• _What the task asks_: Please quote the passage on the Synod of Homberg from "Even before Luther's" up to and including "of the Reformation.".

• _Text to read_:
= = = = =

Synod of Homberg consisted of the clergy, the nobility, and the representatives of cities, and was held October 20–22, 1526. The synod is remarkable for a premature scheme of democratic church government and discipline, which failed for the time, but contained fruitful germs for the future and for other countries. It was suggested by the disputations which had been held at Zürich for the introduction of the Zwinglian Reformation.

Even before Luther's dramatic appearance, the lords of the State in Germany, no less than in France and England, had extended their prerogatives into the sphere of ecclesiastical affairs. The decision of the Diet of Speyer, August 27, 1526, which allowed every sovereign authority, pending the meeting of a council, to decide matters of faith for itself and its province, recognizing its accountability to God and the emperor, conceded, even though in limited terms, a canonical basis for the application of territorialism in favor of the Reformation.

Landgrave Philip of Hesse had the sagacity to utilize the situation in a judicious manner and convened an assembly of spiritual and temporal estates at Homberg October 20, 1526, "to deal in the grace of the Almighty with Christian matters and disputes." The proceedings were opened in the church at Homberg on Sunday, Oct. 21. To promote discussion, the former Franciscan François Lambert, of Avignon, had put forth 158 articles of debate (paradoxa), which had already been posted on the church doors.

= = = = =

• _Stored rows_:

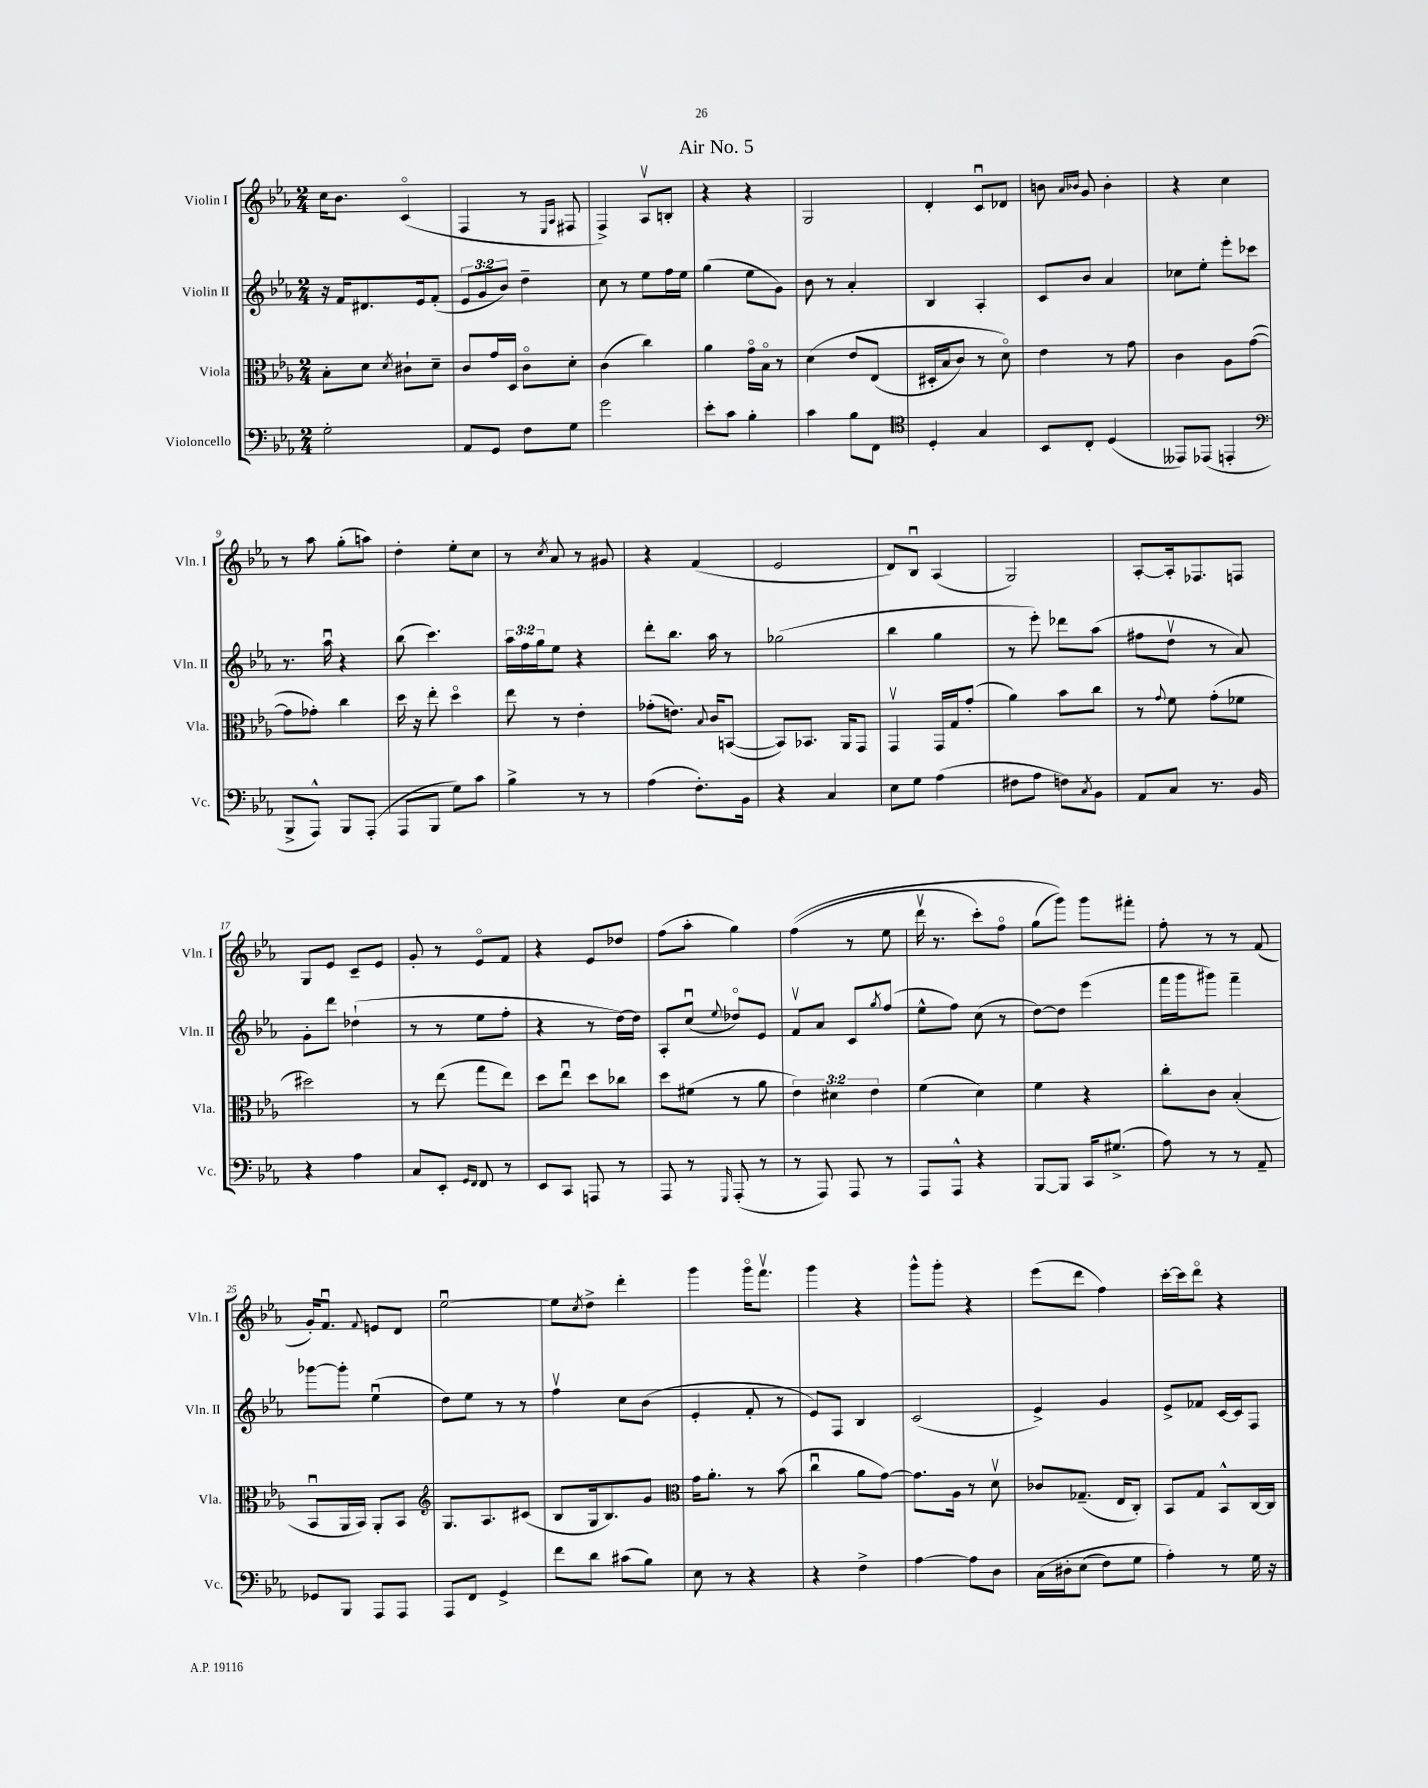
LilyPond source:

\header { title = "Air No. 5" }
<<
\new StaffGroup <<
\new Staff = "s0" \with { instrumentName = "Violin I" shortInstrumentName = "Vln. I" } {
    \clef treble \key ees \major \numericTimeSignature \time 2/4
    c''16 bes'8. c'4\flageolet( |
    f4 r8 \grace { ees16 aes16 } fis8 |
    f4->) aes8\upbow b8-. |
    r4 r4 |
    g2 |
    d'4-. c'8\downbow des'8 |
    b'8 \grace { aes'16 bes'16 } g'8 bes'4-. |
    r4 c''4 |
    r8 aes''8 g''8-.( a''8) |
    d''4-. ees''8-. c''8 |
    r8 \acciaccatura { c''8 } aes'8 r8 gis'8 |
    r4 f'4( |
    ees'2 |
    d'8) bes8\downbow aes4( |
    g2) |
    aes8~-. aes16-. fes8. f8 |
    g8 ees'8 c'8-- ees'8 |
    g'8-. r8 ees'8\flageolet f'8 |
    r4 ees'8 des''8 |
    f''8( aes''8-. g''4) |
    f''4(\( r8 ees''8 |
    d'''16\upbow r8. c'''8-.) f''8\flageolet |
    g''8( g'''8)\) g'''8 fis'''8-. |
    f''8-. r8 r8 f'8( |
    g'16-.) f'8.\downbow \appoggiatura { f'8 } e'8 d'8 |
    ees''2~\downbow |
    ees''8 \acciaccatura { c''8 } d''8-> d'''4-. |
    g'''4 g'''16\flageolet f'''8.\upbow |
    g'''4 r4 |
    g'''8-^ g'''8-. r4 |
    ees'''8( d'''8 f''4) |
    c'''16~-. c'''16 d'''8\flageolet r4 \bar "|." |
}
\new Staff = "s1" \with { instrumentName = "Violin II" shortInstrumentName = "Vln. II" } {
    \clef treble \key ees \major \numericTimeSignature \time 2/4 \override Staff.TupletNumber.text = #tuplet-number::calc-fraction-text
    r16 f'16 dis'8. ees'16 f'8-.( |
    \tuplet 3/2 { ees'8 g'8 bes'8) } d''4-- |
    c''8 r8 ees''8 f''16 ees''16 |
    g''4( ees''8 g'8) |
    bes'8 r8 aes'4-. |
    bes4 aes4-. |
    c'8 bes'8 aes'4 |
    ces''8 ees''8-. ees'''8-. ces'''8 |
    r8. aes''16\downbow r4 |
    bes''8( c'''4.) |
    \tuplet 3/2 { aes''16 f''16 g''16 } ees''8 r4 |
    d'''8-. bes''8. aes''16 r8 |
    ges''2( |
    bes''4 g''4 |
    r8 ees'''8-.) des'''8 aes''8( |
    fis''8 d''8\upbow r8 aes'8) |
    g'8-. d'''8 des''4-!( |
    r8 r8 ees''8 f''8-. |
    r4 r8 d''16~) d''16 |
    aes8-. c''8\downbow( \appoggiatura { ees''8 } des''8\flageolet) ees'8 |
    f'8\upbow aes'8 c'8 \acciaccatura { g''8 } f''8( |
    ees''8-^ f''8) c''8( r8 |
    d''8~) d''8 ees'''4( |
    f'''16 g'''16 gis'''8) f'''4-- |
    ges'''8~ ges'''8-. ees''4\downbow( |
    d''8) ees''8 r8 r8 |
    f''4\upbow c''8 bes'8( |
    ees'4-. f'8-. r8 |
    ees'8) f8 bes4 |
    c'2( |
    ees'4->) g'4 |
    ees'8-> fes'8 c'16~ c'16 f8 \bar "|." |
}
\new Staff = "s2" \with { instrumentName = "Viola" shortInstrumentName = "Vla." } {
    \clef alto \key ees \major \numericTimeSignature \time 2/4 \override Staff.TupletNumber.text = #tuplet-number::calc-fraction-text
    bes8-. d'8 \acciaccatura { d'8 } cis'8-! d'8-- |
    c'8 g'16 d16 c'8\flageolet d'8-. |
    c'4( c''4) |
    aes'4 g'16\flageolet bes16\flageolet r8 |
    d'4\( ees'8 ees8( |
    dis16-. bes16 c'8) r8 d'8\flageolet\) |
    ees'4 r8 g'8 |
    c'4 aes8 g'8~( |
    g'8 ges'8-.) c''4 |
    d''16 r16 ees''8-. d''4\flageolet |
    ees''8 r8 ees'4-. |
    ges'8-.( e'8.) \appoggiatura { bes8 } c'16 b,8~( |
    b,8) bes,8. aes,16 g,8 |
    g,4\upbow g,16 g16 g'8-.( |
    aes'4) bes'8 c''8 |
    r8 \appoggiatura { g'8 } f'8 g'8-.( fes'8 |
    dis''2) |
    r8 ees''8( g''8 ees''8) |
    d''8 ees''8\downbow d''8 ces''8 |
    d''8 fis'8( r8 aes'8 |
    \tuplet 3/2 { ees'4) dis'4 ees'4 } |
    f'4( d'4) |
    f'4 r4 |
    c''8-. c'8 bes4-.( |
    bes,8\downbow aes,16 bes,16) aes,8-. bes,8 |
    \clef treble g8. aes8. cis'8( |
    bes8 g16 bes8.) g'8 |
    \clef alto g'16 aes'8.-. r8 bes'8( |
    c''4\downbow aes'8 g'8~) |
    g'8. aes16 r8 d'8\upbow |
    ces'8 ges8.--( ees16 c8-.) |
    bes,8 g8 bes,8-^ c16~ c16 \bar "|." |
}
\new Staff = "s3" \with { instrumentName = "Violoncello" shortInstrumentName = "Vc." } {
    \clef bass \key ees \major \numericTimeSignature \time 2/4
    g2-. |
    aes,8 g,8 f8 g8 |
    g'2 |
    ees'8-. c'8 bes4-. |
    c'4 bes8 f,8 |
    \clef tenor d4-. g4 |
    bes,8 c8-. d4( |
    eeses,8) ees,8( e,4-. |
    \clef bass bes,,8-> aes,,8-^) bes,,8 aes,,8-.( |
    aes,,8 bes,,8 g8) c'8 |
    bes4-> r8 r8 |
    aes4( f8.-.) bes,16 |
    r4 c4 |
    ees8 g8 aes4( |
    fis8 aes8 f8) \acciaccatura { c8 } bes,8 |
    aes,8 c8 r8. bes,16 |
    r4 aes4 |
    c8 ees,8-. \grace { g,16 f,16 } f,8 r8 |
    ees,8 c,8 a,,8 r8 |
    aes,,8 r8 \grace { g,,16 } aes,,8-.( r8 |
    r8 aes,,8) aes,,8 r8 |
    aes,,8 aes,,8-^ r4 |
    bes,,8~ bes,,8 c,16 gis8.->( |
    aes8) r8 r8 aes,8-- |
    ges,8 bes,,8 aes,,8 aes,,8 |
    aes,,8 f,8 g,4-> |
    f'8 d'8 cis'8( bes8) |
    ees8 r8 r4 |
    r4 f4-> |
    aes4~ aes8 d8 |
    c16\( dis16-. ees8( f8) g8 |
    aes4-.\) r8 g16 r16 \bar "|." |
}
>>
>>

= = = = =

• _Response to the task_:
Even before Luther's dramatic appearance, the lords of the State in Germany, no less than in France and England, had extended their prerogatives into the sphere of ecclesiastical affairs. The decision of the Diet of Speyer, August 27, 1526, which allowed every sovereign authority, pending the meeting of a council, to decide matters of faith for itself and its province, recognizing its accountability to God and the emperor, conceded, even though in limited terms, a canonical basis for the application of territorialism in favor of the Reformation.